» EXERCISE
From the first line to the last, copy the material word for word; pictures stay out.
# # #
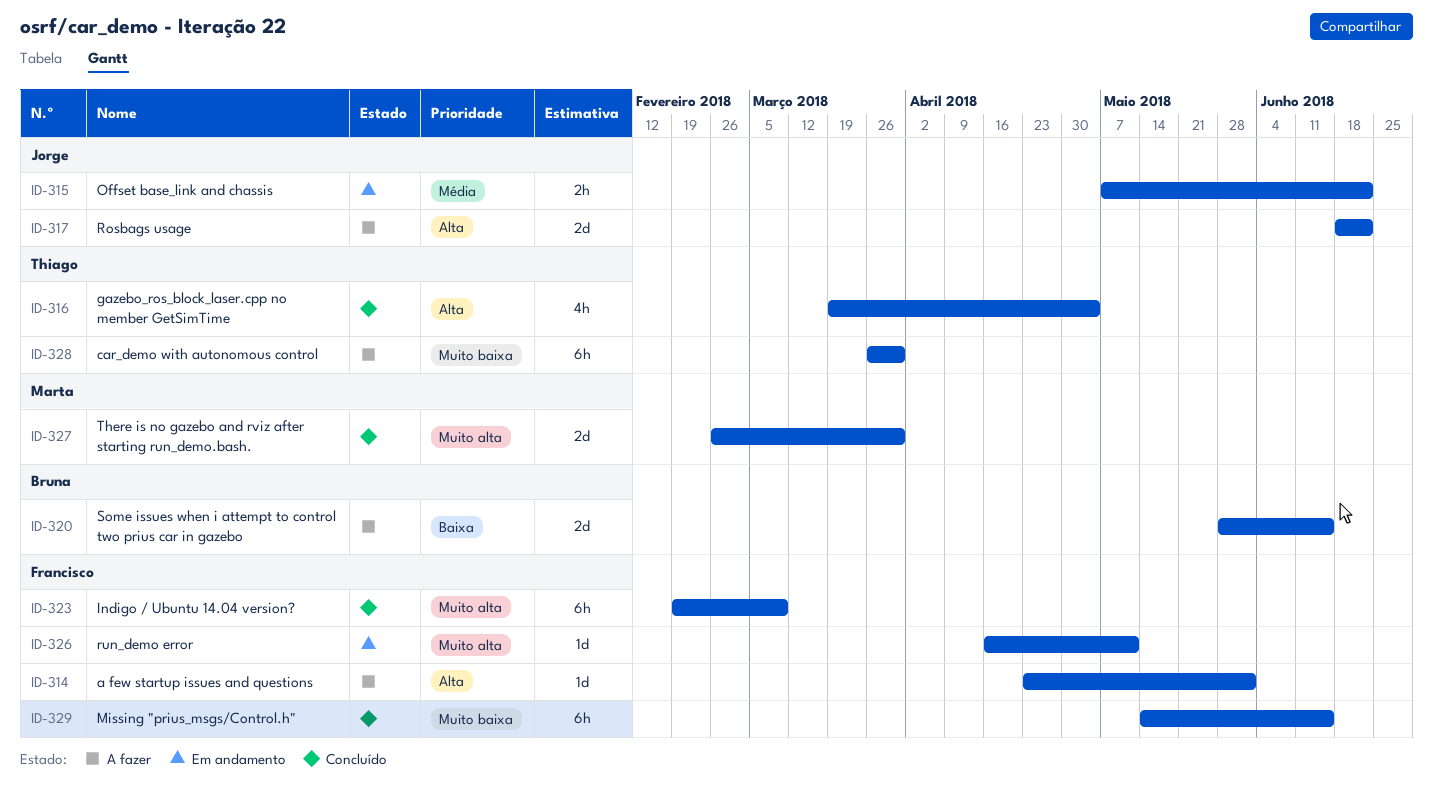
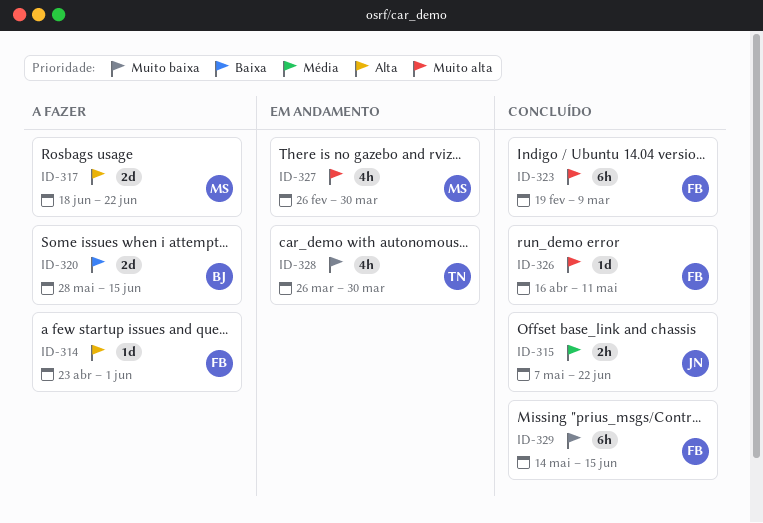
ID-315, status: Em andamento -> Concluído
ID-316: present -> none
ID-317, owner: Jorge -> Marta
ID-326, status: Em andamento -> Concluído
ID-327, status: Concluído -> Em andamento
ID-327, estimate: 2d -> 4h
ID-328, status: A fazer -> Em andamento
ID-328, estimate: 6h -> 4h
# # #
» EXPECTED OUTPUT
ID-315, status: Em andamento -> Concluído
ID-316: present -> none
ID-317, owner: Jorge -> Marta
ID-326, status: Em andamento -> Concluído
ID-327, status: Concluído -> Em andamento
ID-327, estimate: 2d -> 4h
ID-328, status: A fazer -> Em andamento
ID-328, estimate: 6h -> 4h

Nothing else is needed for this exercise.